Let us presume that we must forecast whether it rains in the day, using wind and temperature information. Whether it rains or not will be saved in the column in the day, which becomes the tag.

The algorithms which learn from these data are known as supervised learning algorithms. Though some information can be extracted/generated mechanically, such as in a system log, frequently it might need to be tagged manually, which might raise the price of information acquisition.

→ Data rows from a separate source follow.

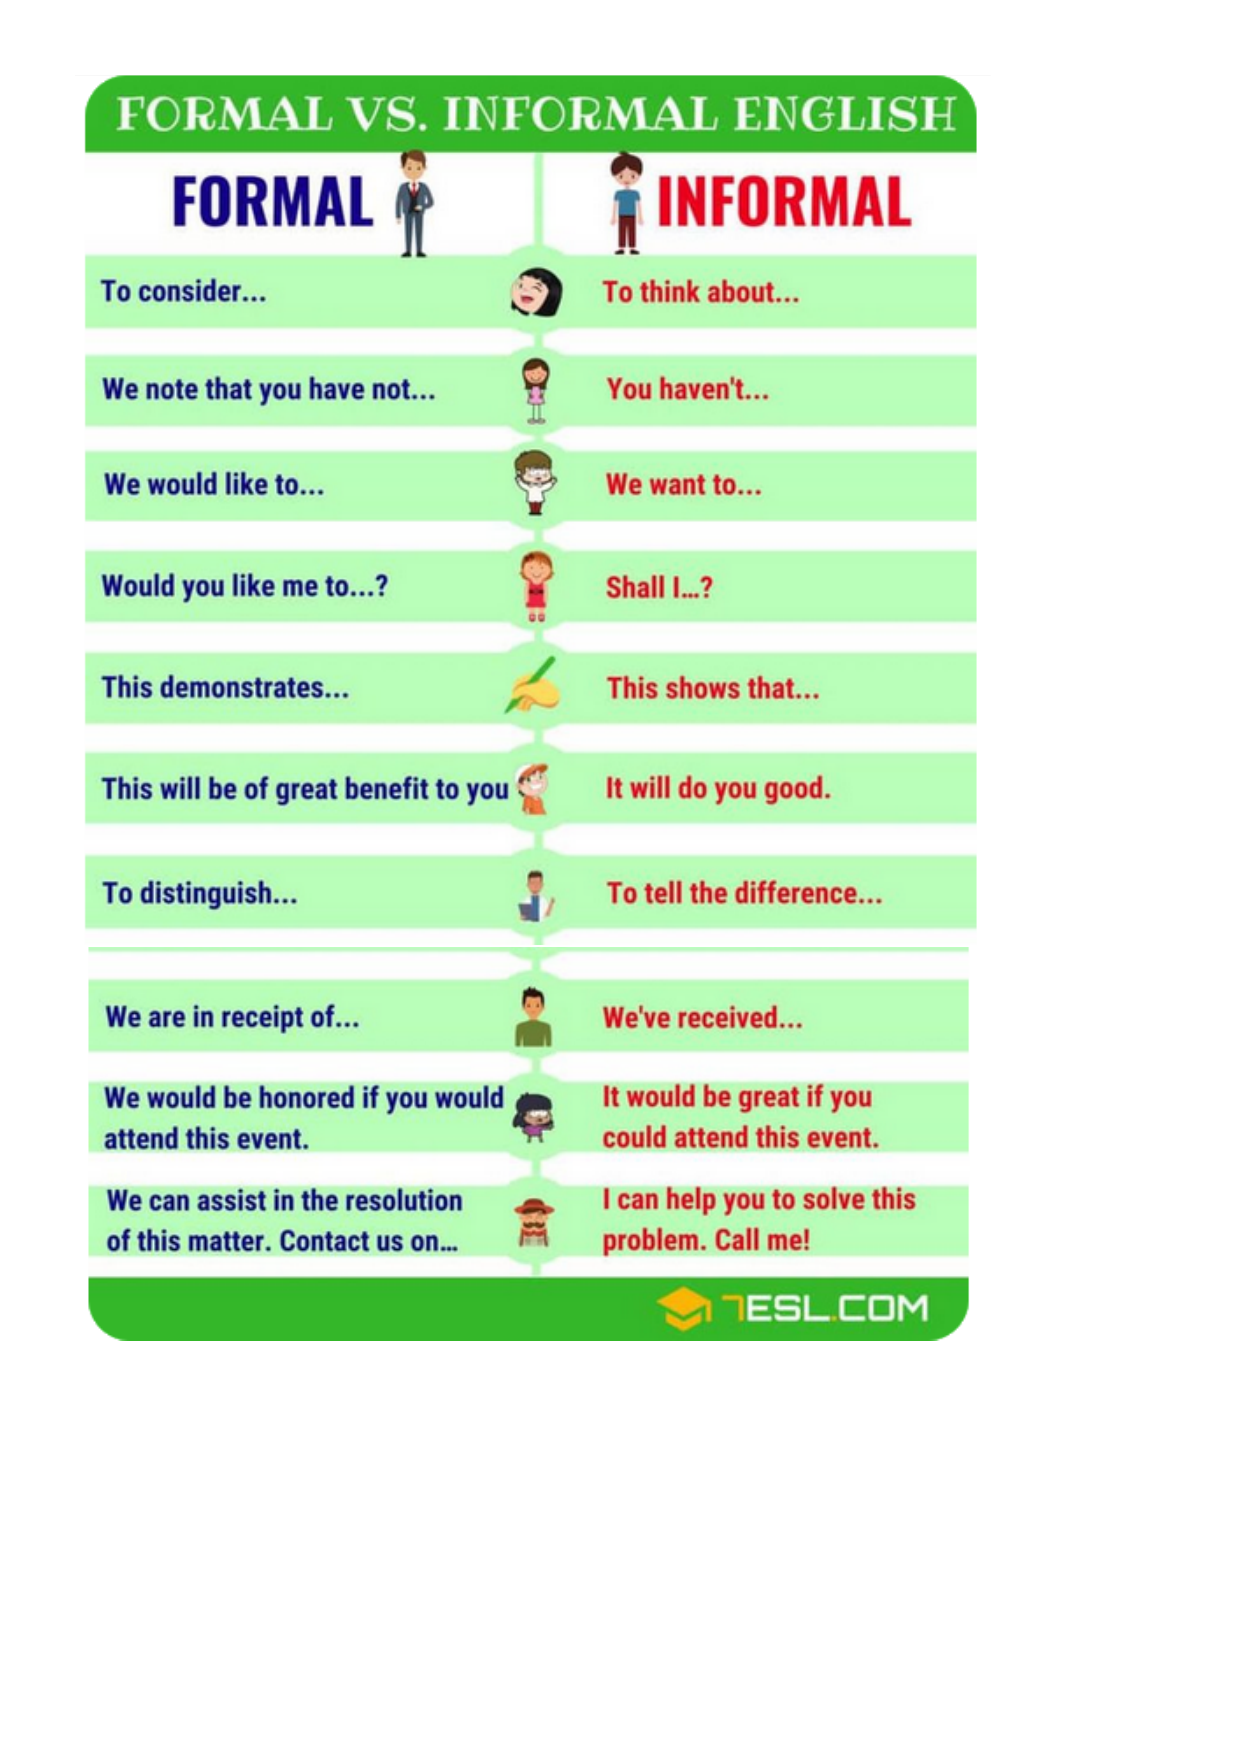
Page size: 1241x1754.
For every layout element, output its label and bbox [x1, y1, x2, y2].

picture [75, 75, 991, 945]
picture [75, 947, 976, 1341]
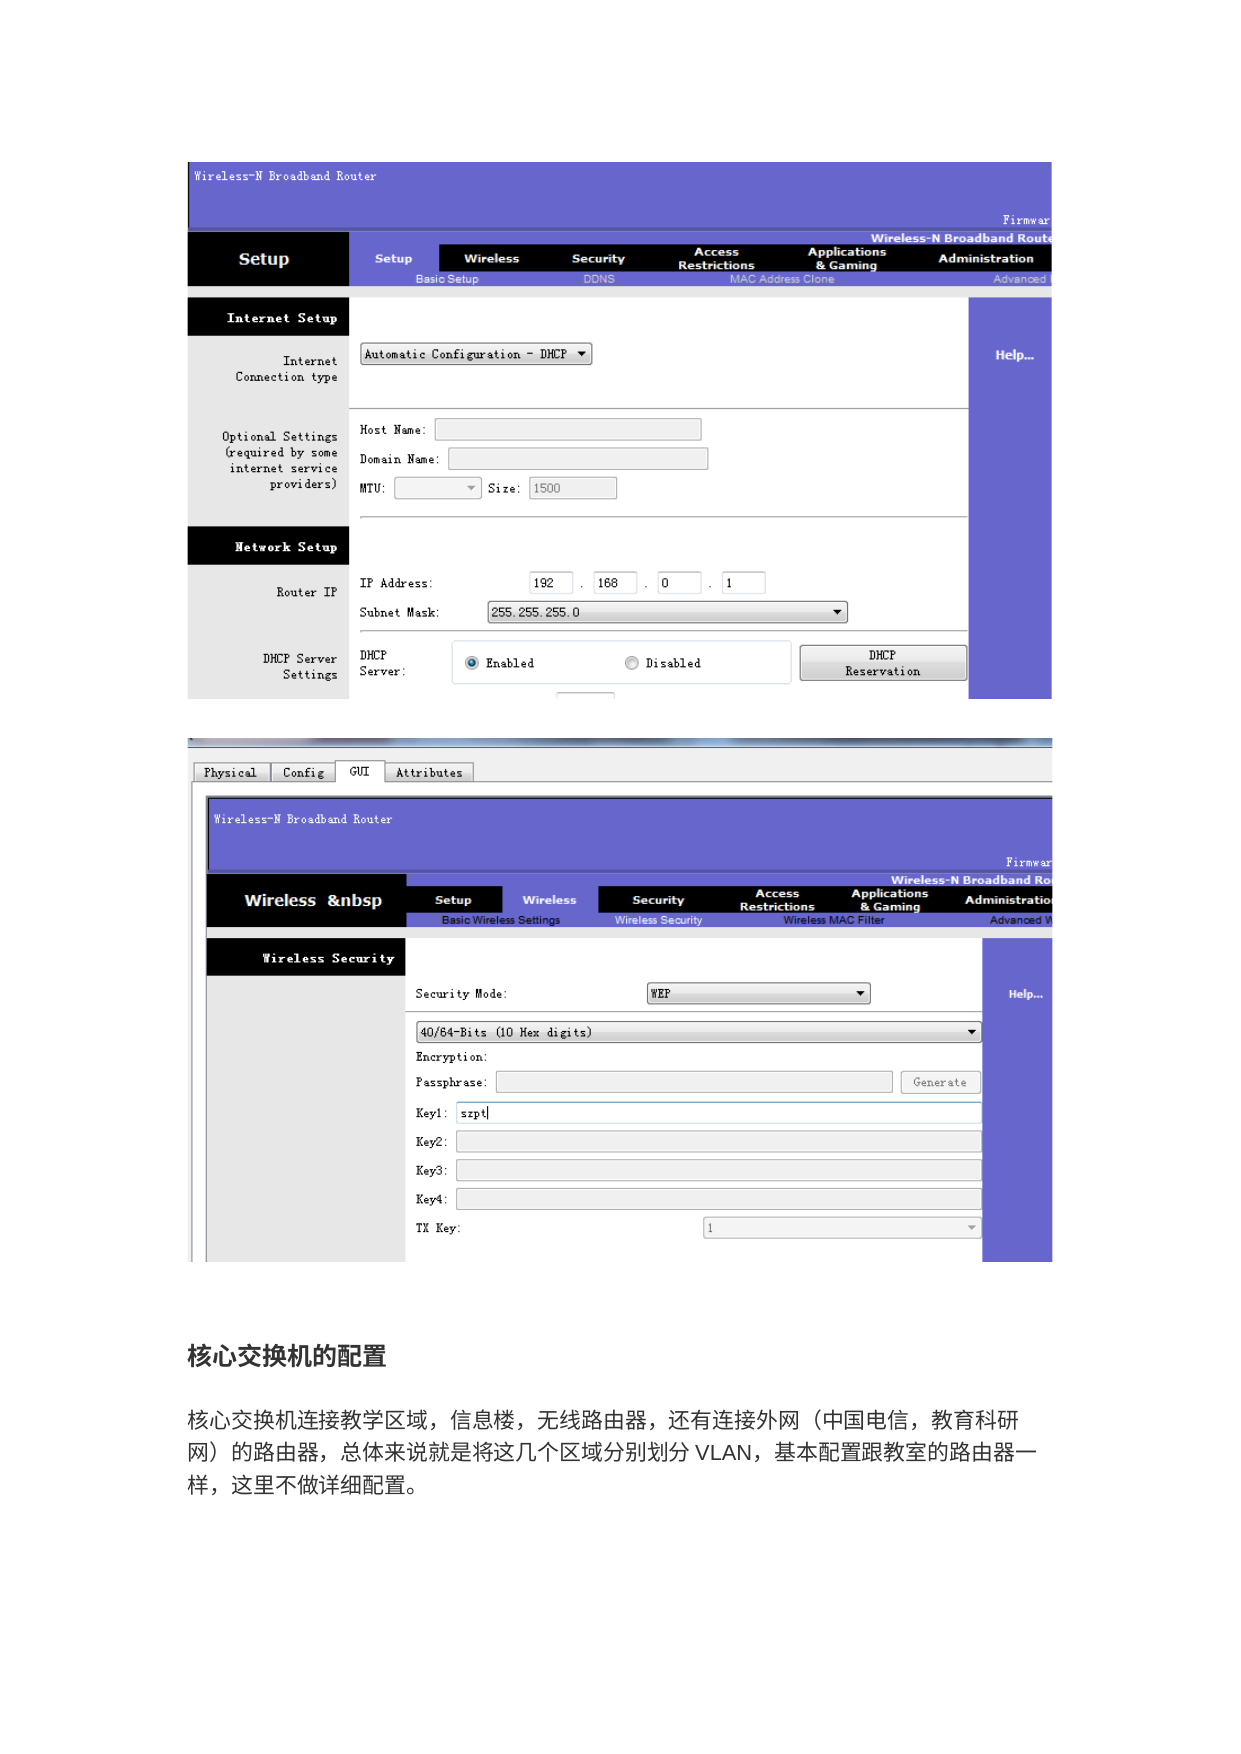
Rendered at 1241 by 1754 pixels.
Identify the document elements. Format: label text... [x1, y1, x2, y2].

We could even classify machine learning algorithms utilizing another logic — regression calculations and classification algorithms. Regression calculations are machine learning algorithms which in fact forecast amount’ — such as the subsequent day’s temperature, the stock market’s closing indicator, etc.. Classification algorithms are the ones which could classify an input signal, such as if it is going to rain or notify the stock exchange will shut negative or positive; if it’s disease x, illness y, or disorder, etc.

Also read:

Top 10 Best Artificial Intelligence Software

It is important to comprehend and love that machine learning algorithms are essentially mathematical calculations and we can execute them in almost any language we enjoy. However, the one I like and use a great deal is the R language. There are lots of popular machine learning modules or modules in various languages. Weka is strong machine learning applications written in Java and is extremely common. Scikit-learn is a favorite among Python programmers. An individual may also choose the Orange machine learning toolbox accessible in Python. While Weka is so strong, it’s some permit issues for industrial usage. Though growth seems to have ceased, it’s an adequate library worth attempting and with sufficient documentation/tutorials to begin easily. I’d recommend people with innovative should learn more about the profound learning algorithms.

Update the detailed information about Clustering Machine Learning Algorithm Using K Means on the website. We hope the article's content will meet your needs, and we will regularly update the information to provide you with the fastest and most accurate information. Have a great day!